Nous souhaitons que les vaccins contre le COVID-19 soient considérés comme des biens publics mondiaux et distribués sans discrimination, en fonction des besoins médicaux. C’est pourquoi l’UE et ses États membres ont mobilisé ensemble 870 millions d’euros pour soutenir l’initiative internationale COVAX, destinée à permettre l’accès de tous les pays aux vaccins. À l’issue de cette pandémie, nous devrons réformer l’Organisation Mondiale de la Santé et la doter des outils et des moyens nécessaires pour gérer les défis sanitaires du 21e siècle.
Reconstruire et renforcer le multilatéralisme
Comme nous le disons souvent, l’Europe doit agir seule quand il le faut mais avec les autres dès que c’est possible. Mais pour cela, nous devons réussir à redynamiser un multilatéralisme qui a beaucoup souffert : ces dernières années, l’Europe s’est souvent sentie un peu seule à essayer de le tenir à bout de bras.
L’efficacité du système multilatéral et de ses institutions est souvent contestée. À juste titre bien souvent. Du changement climatique, au contrôle des armements, à la sécurité maritime, en passant par les droits humains ou le commerce, la coopération mondiale a été affaiblie, les accords internationaux abandonnés et le droit international sapé ou appliqué de manière sélective. La répartition des pouvoirs au sein de plusieurs institutions ne correspond plus aux évolutions que le monde a connu au cours des dernières décennies. Une grande partie des institutions multilatérales que nous avons construit doit être revue et réformée.

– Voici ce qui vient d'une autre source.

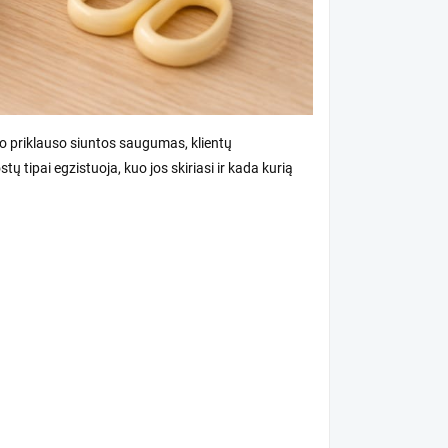
mo priklauso siuntos saugumas, klientų
tų tipai egzistuoja, kuo jos skiriasi ir kada kurią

Cela signifie-t-il qu’il faut faire table rase du passé ? Je ne le pense pas. Le multilatéralisme de l’après-guerre a produit beaucoup de résultats malgré ses nombreuses faiblesses. Et rebâtir un nouveau système de zéro prendrait trop de temps alors que les urgences se multiplient. Nous devons nous appuyer sur l’existant pour passer à l’étape suivante. Il est plus que temps de « make multilateralism great again », en paraphrasant Donald Trump.
Pour ce faire, il appartient à l’Europe de mobiliser les autres démocraties afin de pouvoir mieux défendre et promouvoir les droits de l’homme fondamentaux et les valeurs démocratiques sur la scène internationale. Que ce soit à Hong Kong, au Soudan ou au Belarus, les événements de ces derniers mois ont confirmé, s’il en était besoin, combien ces aspirations restent universelles et combien les personnes privées de leurs droits sur tous les continents y aspirent. Cela implique bien sûr de reprendre le dialogue avec les États-Unis à ce sujet mais aussi de travailler plus étroitement avec le Japon, la Corée du Sud, le Canada, le Mexique ou encore l’Australie.
La tâche est donc immense mais essentielle : l’avenir des Européens dépendra dans une large mesure de notre capacité à sortir l’Europe de la crise du COVID-19 tout en accroissant son rôle et son poids dans le monde.